WHAT THIS TASK INVOLVES → Search the listing below for "SuggestedClick". Copy each matching line.

*** DATA FOR REVIEW Section Begins ***

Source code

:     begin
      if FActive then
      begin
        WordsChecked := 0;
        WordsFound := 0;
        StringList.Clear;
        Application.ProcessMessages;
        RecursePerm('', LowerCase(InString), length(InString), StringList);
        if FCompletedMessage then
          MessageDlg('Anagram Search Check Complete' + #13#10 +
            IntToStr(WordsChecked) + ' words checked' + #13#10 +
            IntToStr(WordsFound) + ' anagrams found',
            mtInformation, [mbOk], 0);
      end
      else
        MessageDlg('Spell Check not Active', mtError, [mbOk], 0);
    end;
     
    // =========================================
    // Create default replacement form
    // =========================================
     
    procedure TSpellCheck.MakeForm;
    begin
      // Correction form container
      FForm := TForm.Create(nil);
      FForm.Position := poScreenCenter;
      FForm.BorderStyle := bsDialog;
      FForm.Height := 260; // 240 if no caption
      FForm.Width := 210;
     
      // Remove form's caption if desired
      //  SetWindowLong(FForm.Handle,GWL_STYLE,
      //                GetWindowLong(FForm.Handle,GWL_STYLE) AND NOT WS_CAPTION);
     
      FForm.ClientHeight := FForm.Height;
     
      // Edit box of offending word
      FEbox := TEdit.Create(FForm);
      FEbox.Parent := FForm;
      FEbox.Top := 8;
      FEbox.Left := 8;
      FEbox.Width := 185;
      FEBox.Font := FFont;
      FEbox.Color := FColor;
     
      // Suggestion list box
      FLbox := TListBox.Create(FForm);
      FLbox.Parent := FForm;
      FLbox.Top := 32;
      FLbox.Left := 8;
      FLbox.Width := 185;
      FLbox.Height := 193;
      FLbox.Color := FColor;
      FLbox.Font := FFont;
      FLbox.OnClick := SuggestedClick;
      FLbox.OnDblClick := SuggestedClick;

*** DATA FOR REVIEW Section Ends ***

FINISHED EXERCISE →
      FLbox.OnClick := SuggestedClick;
      FLbox.OnDblClick := SuggestedClick;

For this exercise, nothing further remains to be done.